The listing below is to be copied exactly, with pictures excluded.
***
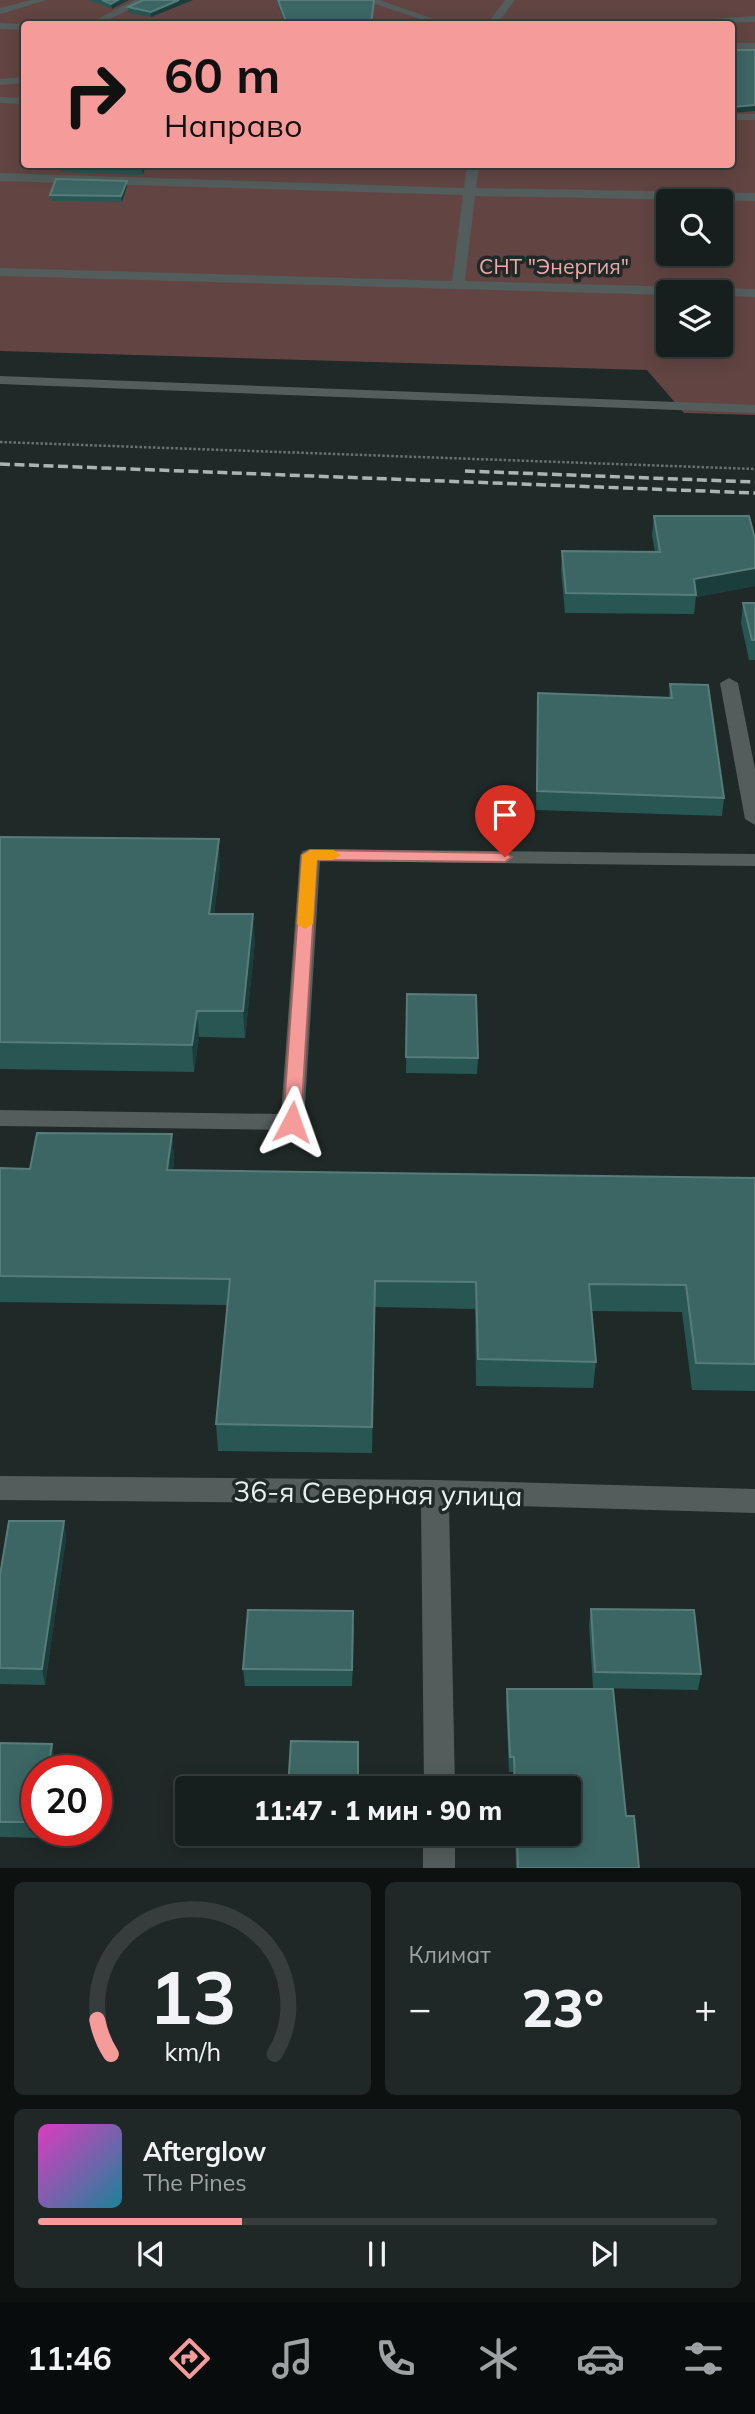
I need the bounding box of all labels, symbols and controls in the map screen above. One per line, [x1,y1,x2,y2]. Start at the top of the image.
text: 60 m [164,44,280,105]
icon: right [49,49,140,140]
text: Направо [164,105,303,145]
map controls [656,189,733,357]
button: search [656,189,733,266]
park label: СНТ "Энергия" [479,253,629,279]
button: layers [656,280,733,357]
pin [475,785,535,857]
icon: arrive [486,796,524,834]
position arrow [255,1085,329,1159]
street label: 36-я Северная улица [233,1473,523,1513]
speed limit sign: 20 [21,1755,112,1846]
text: 11:47 · 1 мин · 90 m [254,1794,502,1827]
text: Климат [409,1940,491,1969]
text: 13 [149,1952,236,2043]
text: 23° [522,1975,604,2040]
text: − [409,1984,431,2032]
text: + [694,1984,717,2032]
text: km/h [164,2036,221,2067]
text: Afterglow [143,2135,266,2168]
text: The Pines [143,2168,247,2197]
icon: previous [132,2235,170,2273]
icon: pause [358,2235,396,2273]
icon: next [585,2235,623,2273]
icon: directions [165,2334,214,2383]
icon: music [268,2334,317,2383]
icon: phone [371,2334,420,2383]
icon: climate [474,2334,523,2383]
icon: car [576,2334,625,2383]
icon: filters [679,2334,728,2383]
text: 11:46 [27,2338,112,2378]

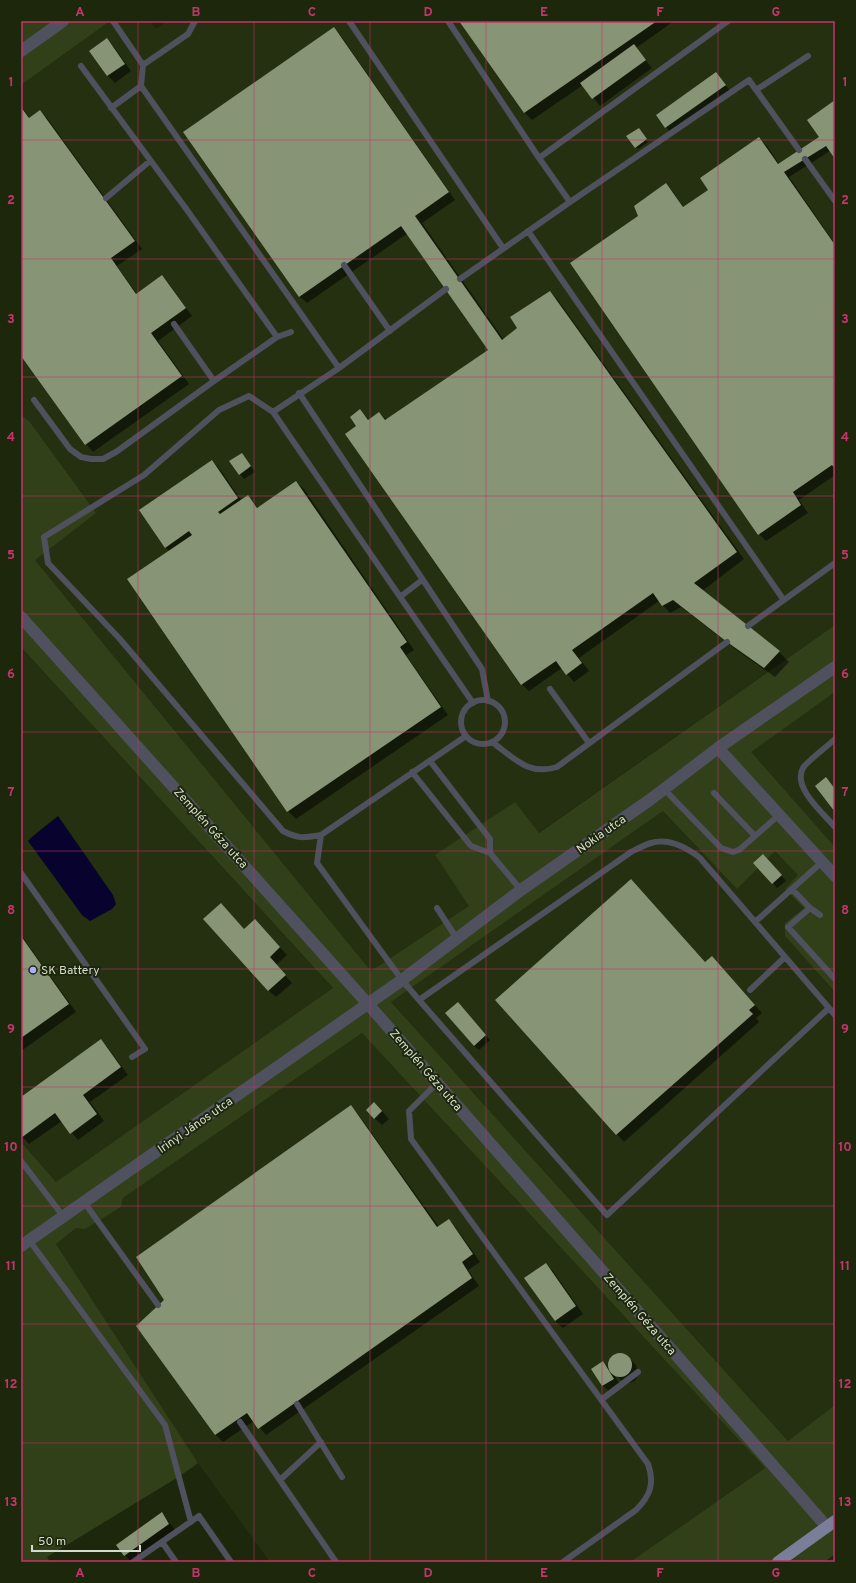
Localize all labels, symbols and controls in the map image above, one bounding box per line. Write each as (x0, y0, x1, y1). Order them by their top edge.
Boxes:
text: A (75, 5, 85, 21)
text: B (192, 5, 201, 21)
text: C (308, 5, 316, 21)
text: D (423, 5, 433, 21)
text: E (540, 5, 548, 21)
text: F (656, 5, 664, 21)
text: G (772, 5, 781, 21)
text: 1 (8, 75, 14, 91)
text: 1 (842, 75, 848, 91)
text: 2 (7, 193, 15, 209)
text: 2 (841, 193, 849, 209)
text: 3 (7, 312, 15, 328)
text: 3 (841, 312, 849, 328)
text: 4 (7, 430, 15, 446)
text: 4 (841, 430, 849, 446)
text: 5 (7, 548, 15, 564)
text: 5 (841, 548, 849, 564)
text: 6 (7, 667, 15, 683)
text: 6 (841, 667, 849, 683)
text: 7 (8, 785, 15, 801)
street label: Zemplén Géza utca (170, 785, 251, 873)
text: 7 (842, 785, 849, 801)
street label: Nokia utca (574, 812, 630, 858)
text: 8 (7, 903, 15, 919)
text: 8 (841, 903, 849, 919)
place label: SK Battery (41, 963, 100, 979)
marker: SK Battery (28, 965, 38, 975)
text: 9 (7, 1022, 15, 1038)
text: 9 (841, 1022, 849, 1038)
street label: Zemplén Géza utca (385, 1026, 465, 1115)
street label: Irinyi János utca (155, 1094, 236, 1158)
text: 10 (4, 1140, 18, 1156)
text: 10 (838, 1140, 852, 1156)
text: 11 (6, 1259, 16, 1275)
text: 11 (840, 1259, 850, 1275)
street label: Zemplén Géza utca (599, 1270, 679, 1359)
text: 12 (4, 1377, 18, 1393)
text: 12 (838, 1377, 852, 1393)
text: 13 (5, 1495, 18, 1511)
text: 13 (839, 1495, 852, 1511)
scale bar (32, 1527, 140, 1553)
text: 50 m (38, 1534, 66, 1550)
text: A (75, 1566, 85, 1582)
text: B (192, 1566, 201, 1582)
text: C (308, 1566, 316, 1582)
text: D (423, 1566, 433, 1582)
text: E (540, 1566, 548, 1582)
text: F (656, 1566, 664, 1582)
text: G (772, 1566, 781, 1582)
***
__SOLVED PROBLEM__.
I need the bounding box of all labels, symbols and controls in the map screen above. One per line, [x1,y1,x2,y2]. Start at the top of the image.
text: 60 m [164,44,280,105]
icon: right [49,49,140,140]
text: Направо [164,105,303,145]
map controls [656,189,733,357]
button: search [656,189,733,266]
park label: СНТ "Энергия" [479,253,629,279]
button: layers [656,280,733,357]
pin [475,785,535,857]
icon: arrive [486,796,524,834]
position arrow [255,1085,329,1159]
street label: 36-я Северная улица [233,1473,523,1513]
speed limit sign: 20 [21,1755,112,1846]
text: 11:47 · 1 мин · 90 m [254,1794,502,1827]
text: Климат [409,1940,491,1969]
text: 13 [149,1952,236,2043]
text: 23° [522,1975,604,2040]
text: − [409,1984,431,2032]
text: + [694,1984,717,2032]
text: km/h [164,2036,221,2067]
text: Afterglow [143,2135,266,2168]
text: The Pines [143,2168,247,2197]
icon: previous [132,2235,170,2273]
icon: pause [358,2235,396,2273]
icon: next [585,2235,623,2273]
icon: directions [165,2334,214,2383]
icon: music [268,2334,317,2383]
icon: phone [371,2334,420,2383]
icon: climate [474,2334,523,2383]
icon: car [576,2334,625,2383]
icon: filters [679,2334,728,2383]
text: 11:46 [27,2338,112,2378]

Localize all labels, symbols and controls in the map image above, one bounding box per line. Write each as (x0, y0, x1, y1). Order them by their top edge.
Boxes:
text: A (75, 5, 85, 21)
text: B (192, 5, 201, 21)
text: C (308, 5, 316, 21)
text: D (423, 5, 433, 21)
text: E (540, 5, 548, 21)
text: F (656, 5, 664, 21)
text: G (772, 5, 781, 21)
text: 1 (8, 75, 14, 91)
text: 1 (842, 75, 848, 91)
text: 2 (7, 193, 15, 209)
text: 2 (841, 193, 849, 209)
text: 3 (7, 312, 15, 328)
text: 3 (841, 312, 849, 328)
text: 4 (7, 430, 15, 446)
text: 4 (841, 430, 849, 446)
text: 5 (7, 548, 15, 564)
text: 5 (841, 548, 849, 564)
text: 6 (7, 667, 15, 683)
text: 6 (841, 667, 849, 683)
text: 7 (8, 785, 15, 801)
street label: Zemplén Géza utca (170, 785, 251, 873)
text: 7 (842, 785, 849, 801)
street label: Nokia utca (574, 812, 630, 858)
text: 8 (7, 903, 15, 919)
text: 8 (841, 903, 849, 919)
place label: SK Battery (41, 963, 100, 979)
marker: SK Battery (28, 965, 38, 975)
text: 9 (7, 1022, 15, 1038)
text: 9 (841, 1022, 849, 1038)
street label: Zemplén Géza utca (385, 1026, 465, 1115)
street label: Irinyi János utca (155, 1094, 236, 1158)
text: 10 (4, 1140, 18, 1156)
text: 10 (838, 1140, 852, 1156)
text: 11 (6, 1259, 16, 1275)
text: 11 (840, 1259, 850, 1275)
street label: Zemplén Géza utca (599, 1270, 679, 1359)
text: 12 (4, 1377, 18, 1393)
text: 12 (838, 1377, 852, 1393)
text: 13 (5, 1495, 18, 1511)
text: 13 (839, 1495, 852, 1511)
scale bar (32, 1527, 140, 1553)
text: 50 m (38, 1534, 66, 1550)
text: A (75, 1566, 85, 1582)
text: B (192, 1566, 201, 1582)
text: C (308, 1566, 316, 1582)
text: D (423, 1566, 433, 1582)
text: E (540, 1566, 548, 1582)
text: F (656, 1566, 664, 1582)
text: G (772, 1566, 781, 1582)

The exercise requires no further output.